Noche tras noche, así durante semanas, Rafico, cincel en mano, herramienta que encontró bajo la cama de una de las muchachas de madame Elise para amedrentar a los que pretendían consumir sin cancelar, hacía agujeros en las paredes de adobe que rodeaban la estrecha sala. Rosa jamás entendió por qué agujereaba las paredes si se suponía que los entierros yacían, como su palabra lo indica, enterrados, bajo tierra. Pese a este disparate, su incondicional Jacinto, en ocasiones, lo acompañaba, bebiendo y hablando hasta quedarse dormido de pie, apoyado a una de las maltrechas paredes; otras noches, Jacinto no podía gastar su tiempo con su amigo, puesto que en la tarde pactaba encuentros con las doncellas recién llegadas, de la ciudad costera, al lupanar de costumbre. Fue, precisamente, en una de esas veladas que Rafico sufrió un atentado. Según la ebria explicación del protagonista fueron tres o cuatro espíritus, encapuchados de púrpura, encargados de cuidar el oro, quienes lo golpearon, hasta el cansancio; no obstante, las pesquisas efectuadas por Jacinto devinieron en que los chulos de las jovencitas de madame Elise, cansados de esperar que el pobre de Rafico pague los favores de las preciosas mujeres, no tuvieron más remedio que acudir hasta su casa y dejar en cero las cuentas, lo habían derribado en la sala, pero los puntapiés lo arrastraron hasta el pusilánime y opaco zaguán, donde amaneció bañado en sangre y borracho.
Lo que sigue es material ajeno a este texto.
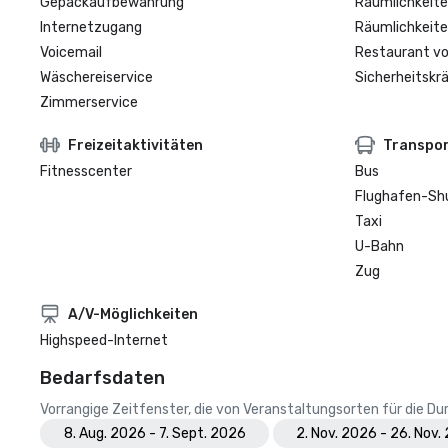
Gepäckaufbewahrung
Räumlichkeite
Internetzugang
Räumlichkeite
Voicemail
Restaurant vo
Wäschereiservice
Sicherheitskrä
Zimmerservice
Freizeitaktivitäten
Transpo
Fitnesscenter
Bus
Flughafen-Sh
Taxi
U-Bahn
Zug
A/V-Möglichkeiten
Highspeed-Internet
Bedarfsdaten
Vorrangige Zeitfenster, die von Veranstaltungsorten für die 
8. Aug. 2026 - 7. Sept. 2026
2. Nov. 2026 - 26. Nov.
La sala que nunca pareció sala ahora mostraba un aspecto bélico, adobe, ratas y ratones abundaban en el sitio. El tendero y arrendatario, mediado cada mes, solía ir a cobrar, quejarse de los hurtos y chequear que ningún percance mayor haya ocurrido. Ese quince, Rosa impidió a agujazos su entrada, pero días después, cuando ella había salido a entregar telas y Rafico se hallaba sumergido entre las húmedas piernas de alguna ¨mona¨, de las recién llegadas al prostíbulo, el tendero y arrendatario estalló en cólera ante el desastre, ante los huecos que su inquilino había hecho en todas las paredes. Sobra decir que ni siquiera una ¨ayora¨ fue hallada, menos todo el botín de los entierros que Jacinto juró y re-juró, con solemnidad, que existían. A rastras fueron sacados de la vieja casa de los entierros, Rosa golpeaba y culpaba a Rafico, este, borracho, buscaba a Jacinto en aras de pedirle sesudas y racionales explicaciones.
La ilusión de los infantes se convirtió en odio, odio a Rafico que deambulaba de lado a lado, cargando en su hombro derecho la estera y el pulgoso colchón y empuñando con la zurda su botella predilecta. La fantasía de los entierros había terminado por sepultar a su familia.